L’explication avec Pisonnel fut moins pénible qu’il l’avait craint. L’ordonnance écouta d’une oreille distraite le récit que Paul avait imaginé pour ne pas trahir les confidences de Mlle Léglentier. « Il était entré dans la chambre, il avait été regardé d’un œil sévère, et il s’était retiré… » Pisonnel le laissait parler… Il paraissait préoccupé d’autre chose. A brûle-pourpoint il déclara que la maison ne lui plaisait plus, qu’il ne voulait pas empêcher Paul d’y rester, mais qu’il lui conseillait, si quelquefois l’idée lui en venait, de ne rien commencer avec la servante Eugénie. Il ne voulut pas en dire davantage.

Plus tard, Paul l’aperçut dans une rue du village. Il s’entretenait avec le médecin-major.

Heureusement leur séjour dans ce patelin touchait à sa fin. Le lendemain, à la première heure, ils se mirent en route pour regagner leur garnison. Une demi-heure avant le départ, Paul vit arriver Pisonnel, courbaturé, disait-il, exempt de cheval, et qui ferait la route dans un fourgon. Il passait Paul en consigne à Lemoreau, un bleu silencieux, au crâne pointu, et dont les cheveux raides et drus descendaient si bas sur le front qu’ils semblaient, d’autorité, lui repousser les sourcils et lui fermer à demi les paupières. Ce qui caractérisait Lemoreau, c’est qu’il ne pouvait se détacher d’une besogne commencée. Il restait deux heures à polir un ceinturon, qu’un autre eût déjà accroché au clou depuis longtemps, satisfait de son éclat. De même, à table, quand on l’invitait dans une auberge, il ne cessait de manger et de boire, tant qu’il trouvait des vivres à sa proximité. Il eût prononcé des discours interminables, s’il eût seulement ouvert la bouche pour parler ; heureusement qu’il ne disait jamais rien.

Lemoreau reposait de Pisonnel. A l’étape, Paul le laissait aller de son côté, et s’occupait lui-même de son logement.

Le premier jour de la marche de retour, ils arrivèrent dans une vaste propriété où ils devaient passer la nuit. Les chevaux du peloton furent pressés dans une écurie, où il était peu prudent de faire entrer Bretagne, car il n’y avait pas de bat-flanc pour l’isoler des autres bêtes. Après avoir tourné autour des bâtiments, Paul finit par apercevoir, à quelques centaines de pas, une sorte de pavillon rustique, dont le rez-de-chaussée était formé par une grange, où la jument pourrait passer la nuit.

Il l’installa le mieux qu’il put dans un coin de la grange, en écartant sous ses pieds une botte de paille qu’il avait apportée de l’écurie. Le couchage du cavalier était assuré avec celui de tout le peloton, dans un grenier du corps de bâtiment principal.

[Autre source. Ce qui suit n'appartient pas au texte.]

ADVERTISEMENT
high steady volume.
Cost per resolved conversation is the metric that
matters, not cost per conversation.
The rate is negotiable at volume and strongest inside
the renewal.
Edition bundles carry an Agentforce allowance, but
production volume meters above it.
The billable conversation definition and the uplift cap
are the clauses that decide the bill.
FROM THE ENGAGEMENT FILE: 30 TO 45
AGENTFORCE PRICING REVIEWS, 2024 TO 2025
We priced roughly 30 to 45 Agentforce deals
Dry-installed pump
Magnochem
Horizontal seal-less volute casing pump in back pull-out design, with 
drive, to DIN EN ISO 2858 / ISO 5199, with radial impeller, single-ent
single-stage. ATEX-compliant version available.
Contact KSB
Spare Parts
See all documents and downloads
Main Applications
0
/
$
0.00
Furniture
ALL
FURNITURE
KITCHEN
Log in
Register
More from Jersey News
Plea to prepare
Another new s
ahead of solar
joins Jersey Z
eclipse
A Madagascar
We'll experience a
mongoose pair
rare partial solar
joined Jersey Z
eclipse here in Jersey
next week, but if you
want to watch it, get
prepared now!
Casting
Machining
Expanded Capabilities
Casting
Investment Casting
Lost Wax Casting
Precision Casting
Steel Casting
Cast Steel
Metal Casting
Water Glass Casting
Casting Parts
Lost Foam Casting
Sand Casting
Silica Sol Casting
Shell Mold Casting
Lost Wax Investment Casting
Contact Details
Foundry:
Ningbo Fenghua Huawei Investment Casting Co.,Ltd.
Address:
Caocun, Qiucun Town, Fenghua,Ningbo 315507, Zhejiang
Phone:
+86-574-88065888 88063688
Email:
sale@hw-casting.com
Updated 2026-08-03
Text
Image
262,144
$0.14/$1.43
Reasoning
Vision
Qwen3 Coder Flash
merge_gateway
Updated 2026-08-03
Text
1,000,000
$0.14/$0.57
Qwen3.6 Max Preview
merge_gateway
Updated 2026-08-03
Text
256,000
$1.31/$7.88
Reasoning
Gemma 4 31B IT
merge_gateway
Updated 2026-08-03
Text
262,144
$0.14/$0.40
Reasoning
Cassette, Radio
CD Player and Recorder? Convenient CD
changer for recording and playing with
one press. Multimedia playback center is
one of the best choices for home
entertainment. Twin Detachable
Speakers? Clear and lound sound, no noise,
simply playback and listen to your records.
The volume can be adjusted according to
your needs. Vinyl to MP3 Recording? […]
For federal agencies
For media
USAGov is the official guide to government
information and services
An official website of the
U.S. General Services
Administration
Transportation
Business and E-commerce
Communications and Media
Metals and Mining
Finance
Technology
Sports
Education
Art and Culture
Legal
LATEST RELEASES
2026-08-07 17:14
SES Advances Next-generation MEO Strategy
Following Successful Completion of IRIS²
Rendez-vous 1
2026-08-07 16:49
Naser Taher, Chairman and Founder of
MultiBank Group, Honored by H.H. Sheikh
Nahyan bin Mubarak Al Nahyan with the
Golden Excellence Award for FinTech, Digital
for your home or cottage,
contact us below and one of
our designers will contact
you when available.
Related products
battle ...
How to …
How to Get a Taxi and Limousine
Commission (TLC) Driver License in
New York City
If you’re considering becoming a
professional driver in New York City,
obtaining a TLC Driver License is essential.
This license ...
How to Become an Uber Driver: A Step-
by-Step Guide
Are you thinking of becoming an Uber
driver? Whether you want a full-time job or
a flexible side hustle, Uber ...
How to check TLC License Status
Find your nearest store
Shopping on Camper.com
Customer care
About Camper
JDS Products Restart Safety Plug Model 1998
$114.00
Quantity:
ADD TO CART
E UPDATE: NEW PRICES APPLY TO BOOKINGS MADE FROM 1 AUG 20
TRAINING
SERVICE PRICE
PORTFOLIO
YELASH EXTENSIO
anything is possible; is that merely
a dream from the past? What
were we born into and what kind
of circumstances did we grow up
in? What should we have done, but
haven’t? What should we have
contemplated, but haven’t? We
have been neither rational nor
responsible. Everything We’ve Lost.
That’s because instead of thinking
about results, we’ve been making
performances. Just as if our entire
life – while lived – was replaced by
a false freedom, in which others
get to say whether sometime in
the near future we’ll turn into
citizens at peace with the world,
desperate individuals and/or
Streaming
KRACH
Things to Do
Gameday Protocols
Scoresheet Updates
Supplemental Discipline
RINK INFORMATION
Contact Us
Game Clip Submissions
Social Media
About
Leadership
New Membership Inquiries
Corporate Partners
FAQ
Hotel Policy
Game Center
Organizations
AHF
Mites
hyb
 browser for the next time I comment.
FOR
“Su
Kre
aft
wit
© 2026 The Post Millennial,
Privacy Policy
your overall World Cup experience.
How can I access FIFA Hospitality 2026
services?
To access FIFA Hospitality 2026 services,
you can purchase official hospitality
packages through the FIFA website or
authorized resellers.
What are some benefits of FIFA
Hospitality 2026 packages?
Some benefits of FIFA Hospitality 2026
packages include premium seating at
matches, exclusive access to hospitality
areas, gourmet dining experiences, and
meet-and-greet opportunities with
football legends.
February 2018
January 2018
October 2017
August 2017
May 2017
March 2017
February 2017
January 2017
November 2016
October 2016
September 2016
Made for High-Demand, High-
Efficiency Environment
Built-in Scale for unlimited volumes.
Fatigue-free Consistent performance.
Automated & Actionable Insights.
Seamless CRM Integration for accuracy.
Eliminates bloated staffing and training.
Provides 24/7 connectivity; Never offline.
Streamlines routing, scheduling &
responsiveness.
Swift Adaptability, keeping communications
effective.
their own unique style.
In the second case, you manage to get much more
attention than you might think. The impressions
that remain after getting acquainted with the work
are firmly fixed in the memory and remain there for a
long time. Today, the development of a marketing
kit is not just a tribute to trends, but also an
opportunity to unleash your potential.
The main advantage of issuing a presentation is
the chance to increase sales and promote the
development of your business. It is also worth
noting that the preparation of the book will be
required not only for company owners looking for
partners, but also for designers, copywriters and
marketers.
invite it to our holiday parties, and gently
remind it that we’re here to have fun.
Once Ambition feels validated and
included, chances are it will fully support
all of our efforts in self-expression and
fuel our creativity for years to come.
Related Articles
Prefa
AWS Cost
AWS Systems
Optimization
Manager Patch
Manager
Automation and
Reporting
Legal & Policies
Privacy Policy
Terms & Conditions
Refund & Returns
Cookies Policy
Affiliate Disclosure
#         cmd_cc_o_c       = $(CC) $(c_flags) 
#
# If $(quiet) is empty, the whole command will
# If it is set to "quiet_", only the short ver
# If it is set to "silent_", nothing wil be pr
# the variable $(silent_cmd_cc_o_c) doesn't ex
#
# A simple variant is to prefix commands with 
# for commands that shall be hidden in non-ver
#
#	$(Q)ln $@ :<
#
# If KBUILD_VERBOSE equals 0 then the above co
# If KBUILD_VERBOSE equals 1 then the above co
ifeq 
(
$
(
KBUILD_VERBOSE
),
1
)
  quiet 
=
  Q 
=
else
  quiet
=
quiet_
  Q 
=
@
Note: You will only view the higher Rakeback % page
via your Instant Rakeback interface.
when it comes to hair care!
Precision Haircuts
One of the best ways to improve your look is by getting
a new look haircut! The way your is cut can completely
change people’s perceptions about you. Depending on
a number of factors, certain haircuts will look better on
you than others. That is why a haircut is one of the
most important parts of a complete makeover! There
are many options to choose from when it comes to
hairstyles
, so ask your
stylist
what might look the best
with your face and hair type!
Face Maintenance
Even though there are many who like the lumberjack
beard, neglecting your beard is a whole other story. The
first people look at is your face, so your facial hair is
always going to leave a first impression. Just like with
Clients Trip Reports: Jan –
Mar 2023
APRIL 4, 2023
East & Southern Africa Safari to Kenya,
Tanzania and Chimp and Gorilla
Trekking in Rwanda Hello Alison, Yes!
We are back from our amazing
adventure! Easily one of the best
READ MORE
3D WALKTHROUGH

Le tenace Lemoreau était en train de nettoyer le fourbi de Paul. Celui-ci n’avait plus qu’à se laisser aller au doux farniente de cet après-midi. A cet effet, il s’installa sur un talus herbu, à quelques pas du pavillon.

… Il avait renoncé à sa vie d’aventures. Il se disait que l’on passait trop vite dans les villages et qu’on n’avait pas le temps d’y faire des conquêtes. Du reste, en le mettant en présence de Mlle Léglentier, le Destin avait épuisé toute la complaisance qu’il pouvait réserver à un seul homme. Il n’avait pu en profiter. Son tour était passé. C’était tant pis pour lui.

C’est à ce moment que ledit Destin, ainsi défié, fit s’amener dans la direction du jeune homme la plus charmante apparition de femme du monde, en robe de linon écru, en chapeau de paille à brides bleu clair et fleuri de roses roses.

C’était sûrement une des dames du château. Aussi ému, aussi troublé qu’à la vue d’un officier général, Paul se leva précipitamment et gagna la grange, où Bretagne, attachée par la corde de son licol à un barreau de la fenêtre, se livrait à une sorte d’assaut paisible contre une mouche invisible, qu’elle évitait avec de larges esquives de sa forte tête et qu’elle essayait parfois d’attraper à la volée en happant brusquement le vide de ses grosses lèvres tendues.